Three years ago I started a PhD in computer science. As a researcher, I naturally learn most of my time. When reading scientific papers, I learn new ideas developed by other people. When skimming through programming manuals, I learn about new tools and ways to use them. When running my own experiments, I learn something about the research problem I’m solving. It is so easy and tempting to get absorbed in details. Sometimes I start designing a new algorithm and run some initial experiments. I realize there is a parameter that might slightly affect the performance so I start tweaking this parameter. Indeed, there is some relation between it and the final result but it somehow looks strange. So I investigate more… Three weeks later I find myself struggling over a 1% performance gain which is completely unimportant and does not even help answer the initial question.
Such situations can hamper your progress quite a bit, and the only way of avoiding them is to constantly remind yourself about maintaining the right abstractions. Again, this does not mean that details are not important — the devil is still in them. But sometimes you don’t want to let him speak.
The ideas I’ve described are no magic shortcuts. Even if you use all of them, there is no way around routine tasks. To master Taekwon-Do, you need to develop your body, no matter whether you understand the basic theory or not.

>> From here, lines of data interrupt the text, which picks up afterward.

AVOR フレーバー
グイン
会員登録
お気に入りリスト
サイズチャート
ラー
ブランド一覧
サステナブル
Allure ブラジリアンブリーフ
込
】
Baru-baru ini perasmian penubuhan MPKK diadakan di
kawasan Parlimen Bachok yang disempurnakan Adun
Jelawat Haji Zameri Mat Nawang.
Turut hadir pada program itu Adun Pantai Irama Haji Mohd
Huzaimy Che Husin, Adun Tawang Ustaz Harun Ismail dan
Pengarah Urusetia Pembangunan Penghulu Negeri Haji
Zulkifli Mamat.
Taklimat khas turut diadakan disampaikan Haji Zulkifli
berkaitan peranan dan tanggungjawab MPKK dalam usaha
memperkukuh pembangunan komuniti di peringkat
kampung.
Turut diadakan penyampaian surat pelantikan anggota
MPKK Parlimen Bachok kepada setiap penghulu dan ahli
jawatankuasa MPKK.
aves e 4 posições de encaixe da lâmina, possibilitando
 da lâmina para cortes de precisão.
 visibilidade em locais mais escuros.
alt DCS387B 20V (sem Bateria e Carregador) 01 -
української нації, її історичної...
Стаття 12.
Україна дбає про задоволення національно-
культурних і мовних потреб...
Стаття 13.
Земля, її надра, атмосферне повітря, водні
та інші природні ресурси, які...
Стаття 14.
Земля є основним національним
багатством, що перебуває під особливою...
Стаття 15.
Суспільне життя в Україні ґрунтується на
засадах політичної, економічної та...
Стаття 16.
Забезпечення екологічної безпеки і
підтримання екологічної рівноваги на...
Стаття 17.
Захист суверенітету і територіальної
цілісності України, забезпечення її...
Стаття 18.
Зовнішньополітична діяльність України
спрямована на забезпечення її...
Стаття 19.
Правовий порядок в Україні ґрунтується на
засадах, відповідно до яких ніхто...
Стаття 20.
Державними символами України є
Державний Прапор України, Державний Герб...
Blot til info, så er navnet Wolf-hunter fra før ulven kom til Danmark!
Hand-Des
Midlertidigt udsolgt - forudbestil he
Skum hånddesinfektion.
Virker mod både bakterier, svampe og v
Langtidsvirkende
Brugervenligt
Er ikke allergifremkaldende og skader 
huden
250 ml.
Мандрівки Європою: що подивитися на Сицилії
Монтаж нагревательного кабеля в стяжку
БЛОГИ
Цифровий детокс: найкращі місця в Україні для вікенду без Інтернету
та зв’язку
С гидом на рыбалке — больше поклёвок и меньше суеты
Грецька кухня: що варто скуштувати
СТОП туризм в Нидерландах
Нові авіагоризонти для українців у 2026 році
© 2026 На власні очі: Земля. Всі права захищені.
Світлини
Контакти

To calculate integrals, you have to go through actually calculating maybe a hundred of them, not just figure out how or why this is done. As long as we don’t live in The Matrix, there is no way of upgrading our brain’s firmware to support some desired skill. Still, being aware of the basic principles when doing some routine practice, may make it more meaningful and exciting.
At this point you may be willing to strike me with my own weapon by asking: “Why do we need all of this?” Let me leave you with a bit of general motivation. Genetic evolution is about the survival of the fittest. In an ever-changing environment, only species whose set of genes has adjusted successfully, stand a chance. However, such environmental changes can last millions of years, so normally there is quite some time to adapt. On the contrary, the society we live in changes rapidly. Individual skills, even entire occupations can become obsolete within a time span of several years. Therefore, the key to success in this social evolution is being able to quickly adapt yourself. That is, master new skills, understand new concepts and adjust your behaviour accordingly. The more efficient you are in all this, the higher your chances to survive. What can be more motivating?